12 NOVEMBRE 2024
La “vicinitas”, intesa come lo stabile collegamento del soggetto interessato con la zona cui afferisce un atto rilasciato dalla Pubblica Amministrazione e su cui ricadono i relativi effetti, non è sufficiente a giustificare la richiesta di accesso agli atti ai sensi dell’art.22 legge 241/1990.
Occorre infatti qualcosa di più sostanziale e cioè la dimostrazione di essere titolare di un
interesse diretto, concreto e attuale, ricollegato ad un possibile pregiudizio che possa derivare al soggetto richiedente dal provvedimento rilasciato in favore di altri.
L’interesse potrebbe anche essere giustificato dalla pendenza di una vertenza giudiziaria con il proprietario del suolo confinante o con l’operatore economico che ha presentato al Comune la Scia per l’avvio di un’attività commerciale.
Diversamente, una richiesta generica e sganciata dalla pertinenza del contenuto degli atti rispetto alla situazione giuridica del richiedente finirebbe per essere generica e meramente esplorativa e dunque inammissibile per la P.A. intimata (art.24 c.3 l. 241/90).
La puntualizzazione arriva dal Tar Latina (sentenza n.629) che ha precisato i contorni del diritto di accesso agli atti della P.A., che non può essere svincolato dal parametro fissato dall’art.22 della legge 241/90 e cioè la posizione giuridica soggettiva qualificata e differenziata del richiedente, finalizzata a ricavare una utilità concreta dalla conoscenza dei provvedimenti richiamati.
In altre parole, una richiesta ampia e generica, sia sotto il profilo degli atti richiesti sia sotto quello del non precisato interesse all’ostensione, si presenta come formulata in forma massiva, che riflette più che altro finalità di controllo generalizzato dell’operato della Pubblica Amministrazione compulsata, che a questo punto può legittimamente respingere la richiesta di accesso agli atti.

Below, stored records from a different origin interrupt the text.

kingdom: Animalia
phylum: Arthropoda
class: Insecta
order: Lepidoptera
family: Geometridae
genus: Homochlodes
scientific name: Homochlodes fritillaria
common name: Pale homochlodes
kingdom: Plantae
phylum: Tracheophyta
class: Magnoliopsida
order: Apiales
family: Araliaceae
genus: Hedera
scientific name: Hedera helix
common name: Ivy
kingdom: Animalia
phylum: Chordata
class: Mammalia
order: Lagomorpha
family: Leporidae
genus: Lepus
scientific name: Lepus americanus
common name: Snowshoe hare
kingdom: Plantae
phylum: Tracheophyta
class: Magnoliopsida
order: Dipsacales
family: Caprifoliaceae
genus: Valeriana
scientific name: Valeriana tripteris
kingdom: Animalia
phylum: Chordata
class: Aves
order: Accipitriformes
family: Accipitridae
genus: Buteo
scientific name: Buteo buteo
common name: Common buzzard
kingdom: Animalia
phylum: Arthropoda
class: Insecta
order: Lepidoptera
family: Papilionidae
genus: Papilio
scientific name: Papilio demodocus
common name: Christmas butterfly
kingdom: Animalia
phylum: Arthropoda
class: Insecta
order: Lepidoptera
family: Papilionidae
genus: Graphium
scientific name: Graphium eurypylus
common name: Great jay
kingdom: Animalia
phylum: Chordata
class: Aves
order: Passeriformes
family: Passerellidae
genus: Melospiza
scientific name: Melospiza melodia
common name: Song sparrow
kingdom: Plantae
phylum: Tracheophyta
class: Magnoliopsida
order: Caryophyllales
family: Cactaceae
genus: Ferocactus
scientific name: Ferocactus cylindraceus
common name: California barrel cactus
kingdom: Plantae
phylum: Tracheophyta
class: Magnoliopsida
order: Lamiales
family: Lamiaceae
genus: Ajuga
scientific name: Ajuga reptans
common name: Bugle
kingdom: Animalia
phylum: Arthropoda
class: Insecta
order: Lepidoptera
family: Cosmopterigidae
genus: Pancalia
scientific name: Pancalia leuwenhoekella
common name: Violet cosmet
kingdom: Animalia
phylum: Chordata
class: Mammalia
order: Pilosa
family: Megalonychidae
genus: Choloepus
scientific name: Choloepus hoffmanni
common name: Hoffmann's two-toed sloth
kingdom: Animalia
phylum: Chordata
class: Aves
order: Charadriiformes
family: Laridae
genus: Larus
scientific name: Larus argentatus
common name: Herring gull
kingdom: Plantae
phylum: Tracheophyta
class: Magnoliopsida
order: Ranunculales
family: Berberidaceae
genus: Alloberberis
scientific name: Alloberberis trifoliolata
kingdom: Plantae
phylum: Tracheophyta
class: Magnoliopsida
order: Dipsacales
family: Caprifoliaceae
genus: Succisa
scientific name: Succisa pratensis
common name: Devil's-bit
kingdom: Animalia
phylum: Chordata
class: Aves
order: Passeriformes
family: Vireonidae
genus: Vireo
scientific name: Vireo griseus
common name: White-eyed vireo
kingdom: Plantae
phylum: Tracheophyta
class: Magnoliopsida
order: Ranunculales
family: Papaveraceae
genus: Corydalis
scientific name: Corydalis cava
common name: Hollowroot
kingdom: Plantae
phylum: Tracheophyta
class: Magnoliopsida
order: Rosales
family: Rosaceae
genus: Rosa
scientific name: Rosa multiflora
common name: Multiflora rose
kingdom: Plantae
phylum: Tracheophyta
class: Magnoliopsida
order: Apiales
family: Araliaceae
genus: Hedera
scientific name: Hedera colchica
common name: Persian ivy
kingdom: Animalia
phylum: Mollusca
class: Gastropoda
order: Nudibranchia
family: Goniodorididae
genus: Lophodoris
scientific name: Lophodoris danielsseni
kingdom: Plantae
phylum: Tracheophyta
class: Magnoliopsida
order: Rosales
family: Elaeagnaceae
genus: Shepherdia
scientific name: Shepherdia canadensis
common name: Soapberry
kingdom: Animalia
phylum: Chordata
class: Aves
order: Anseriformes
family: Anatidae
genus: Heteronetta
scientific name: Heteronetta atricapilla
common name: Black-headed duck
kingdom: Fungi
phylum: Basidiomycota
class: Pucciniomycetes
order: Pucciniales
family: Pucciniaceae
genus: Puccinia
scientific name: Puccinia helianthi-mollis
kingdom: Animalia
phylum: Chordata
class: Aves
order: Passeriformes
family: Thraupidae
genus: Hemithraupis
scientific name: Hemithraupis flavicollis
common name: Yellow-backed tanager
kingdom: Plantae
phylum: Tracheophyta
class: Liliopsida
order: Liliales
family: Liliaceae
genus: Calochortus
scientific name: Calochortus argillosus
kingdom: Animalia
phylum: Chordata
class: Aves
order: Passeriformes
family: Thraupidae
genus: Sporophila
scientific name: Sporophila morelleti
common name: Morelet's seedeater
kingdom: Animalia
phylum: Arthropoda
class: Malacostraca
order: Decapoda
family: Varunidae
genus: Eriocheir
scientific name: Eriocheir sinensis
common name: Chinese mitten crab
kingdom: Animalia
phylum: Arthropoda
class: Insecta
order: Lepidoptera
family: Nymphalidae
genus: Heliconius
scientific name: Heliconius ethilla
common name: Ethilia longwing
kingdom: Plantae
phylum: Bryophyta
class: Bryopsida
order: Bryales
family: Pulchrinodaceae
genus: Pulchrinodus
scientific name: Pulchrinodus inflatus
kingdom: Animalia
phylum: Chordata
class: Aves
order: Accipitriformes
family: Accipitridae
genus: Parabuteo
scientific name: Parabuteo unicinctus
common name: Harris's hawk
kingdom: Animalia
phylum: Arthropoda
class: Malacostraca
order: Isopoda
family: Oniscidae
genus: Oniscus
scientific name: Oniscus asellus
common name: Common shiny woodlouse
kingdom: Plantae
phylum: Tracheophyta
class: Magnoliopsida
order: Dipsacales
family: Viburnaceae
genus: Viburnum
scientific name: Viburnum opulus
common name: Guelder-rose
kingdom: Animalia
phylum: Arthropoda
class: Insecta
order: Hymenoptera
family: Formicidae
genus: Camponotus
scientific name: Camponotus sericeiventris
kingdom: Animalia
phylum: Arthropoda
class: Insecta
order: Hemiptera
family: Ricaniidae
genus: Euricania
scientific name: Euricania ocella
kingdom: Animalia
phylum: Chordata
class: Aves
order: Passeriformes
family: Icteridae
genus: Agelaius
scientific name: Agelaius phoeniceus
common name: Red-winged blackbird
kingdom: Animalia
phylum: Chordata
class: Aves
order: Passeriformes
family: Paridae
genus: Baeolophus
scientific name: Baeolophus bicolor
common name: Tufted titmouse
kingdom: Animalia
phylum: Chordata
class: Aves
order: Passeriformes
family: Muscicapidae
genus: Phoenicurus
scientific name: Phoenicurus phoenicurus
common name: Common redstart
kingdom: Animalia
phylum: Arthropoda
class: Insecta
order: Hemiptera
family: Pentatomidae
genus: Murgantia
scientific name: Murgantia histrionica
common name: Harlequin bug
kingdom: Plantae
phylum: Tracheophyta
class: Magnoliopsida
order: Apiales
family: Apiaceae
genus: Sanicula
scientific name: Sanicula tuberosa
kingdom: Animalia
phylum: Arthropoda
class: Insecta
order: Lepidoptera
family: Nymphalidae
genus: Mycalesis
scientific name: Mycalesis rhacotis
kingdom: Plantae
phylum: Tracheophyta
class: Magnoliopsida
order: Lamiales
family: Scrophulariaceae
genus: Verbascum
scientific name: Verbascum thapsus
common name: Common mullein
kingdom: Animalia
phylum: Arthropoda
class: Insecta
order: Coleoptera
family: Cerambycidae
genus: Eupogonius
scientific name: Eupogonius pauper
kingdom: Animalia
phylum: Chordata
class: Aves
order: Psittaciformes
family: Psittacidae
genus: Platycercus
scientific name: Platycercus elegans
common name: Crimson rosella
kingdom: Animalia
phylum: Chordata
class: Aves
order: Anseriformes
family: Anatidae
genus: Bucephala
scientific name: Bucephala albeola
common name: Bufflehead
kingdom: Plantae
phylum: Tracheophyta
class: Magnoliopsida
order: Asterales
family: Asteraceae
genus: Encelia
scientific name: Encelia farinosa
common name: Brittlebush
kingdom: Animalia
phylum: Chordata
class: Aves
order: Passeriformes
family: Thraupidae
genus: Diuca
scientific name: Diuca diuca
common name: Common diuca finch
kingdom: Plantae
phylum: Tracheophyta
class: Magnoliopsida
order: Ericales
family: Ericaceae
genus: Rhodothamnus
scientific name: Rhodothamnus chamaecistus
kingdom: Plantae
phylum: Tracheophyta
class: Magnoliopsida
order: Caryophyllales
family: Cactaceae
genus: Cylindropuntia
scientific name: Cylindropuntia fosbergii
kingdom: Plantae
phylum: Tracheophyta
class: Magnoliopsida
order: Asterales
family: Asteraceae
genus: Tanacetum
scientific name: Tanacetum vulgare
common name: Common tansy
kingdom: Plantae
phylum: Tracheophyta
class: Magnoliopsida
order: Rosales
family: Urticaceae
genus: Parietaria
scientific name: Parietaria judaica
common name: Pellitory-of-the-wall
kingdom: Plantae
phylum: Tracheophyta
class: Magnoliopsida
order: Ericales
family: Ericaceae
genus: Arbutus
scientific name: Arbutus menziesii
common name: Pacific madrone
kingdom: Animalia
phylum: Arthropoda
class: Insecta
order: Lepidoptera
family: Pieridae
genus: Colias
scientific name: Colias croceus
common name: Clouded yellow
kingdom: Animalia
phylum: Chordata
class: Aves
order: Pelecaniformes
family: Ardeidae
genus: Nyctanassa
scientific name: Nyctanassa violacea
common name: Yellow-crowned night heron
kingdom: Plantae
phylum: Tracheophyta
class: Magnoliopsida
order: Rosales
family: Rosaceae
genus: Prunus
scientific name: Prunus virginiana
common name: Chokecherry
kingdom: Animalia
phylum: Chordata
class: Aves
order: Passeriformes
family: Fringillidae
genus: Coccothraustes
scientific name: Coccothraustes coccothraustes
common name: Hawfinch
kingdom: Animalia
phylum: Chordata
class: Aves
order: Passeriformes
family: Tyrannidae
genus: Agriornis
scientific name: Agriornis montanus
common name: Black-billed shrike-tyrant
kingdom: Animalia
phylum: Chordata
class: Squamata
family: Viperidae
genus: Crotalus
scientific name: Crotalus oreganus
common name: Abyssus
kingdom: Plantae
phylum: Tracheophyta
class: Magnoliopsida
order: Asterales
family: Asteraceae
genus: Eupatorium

Se è vero che il diritto di accesso si qualifica come bene autonomo della vita autonomo ed espressione di alta civiltà giuridica, poiché garantisce ai cittadini di tutelare i propri interessi e di controllare la trasparenza e l’imparzialità della Pubblica Amministrazione, è anche vero che è ancorato a due presupposti fondamentali e cioè:
– la dimostrazione che gli atti oggetto dell’istanza siano in grado di spiegare effetti diretti o indiretti nella propria sfera giuridica;
– la posizione da tutelare deve risultare collegata ai documenti oggetto della richiesta di accesso secondo una correlazione logico-funzionale.
In sintesi, il diritto di accesso agli atti e ai documenti amministrativi di cui all’art.22 della legge 241 del 1990:
– deve avere ad oggetto una specifica indicazione degli atti detenuti dalla P.A.;
– non può essere motivato sulla semplice circostanza della “vicinitas”;
– deve fondarsi sulla pertinenza degli stessi rispetto alla situazione giuridica dell’istante e sull’eventuale pregiudizio arrecato.
In caso contrario, la richiesta del privato sarebbe contraria al generale principio dell’ordinamento giuridico (valido sia nei rapporti fra privati che nei rapporti fra questi e l’Ente pubblico) della buona fede intesa in senso oggettivo, come dovere di lealtà e correttezza ex art.1175 c.c., e costringerebbe la P.A. ad un’attività di ricerca e catalogazione che esula dalle sue funzioni.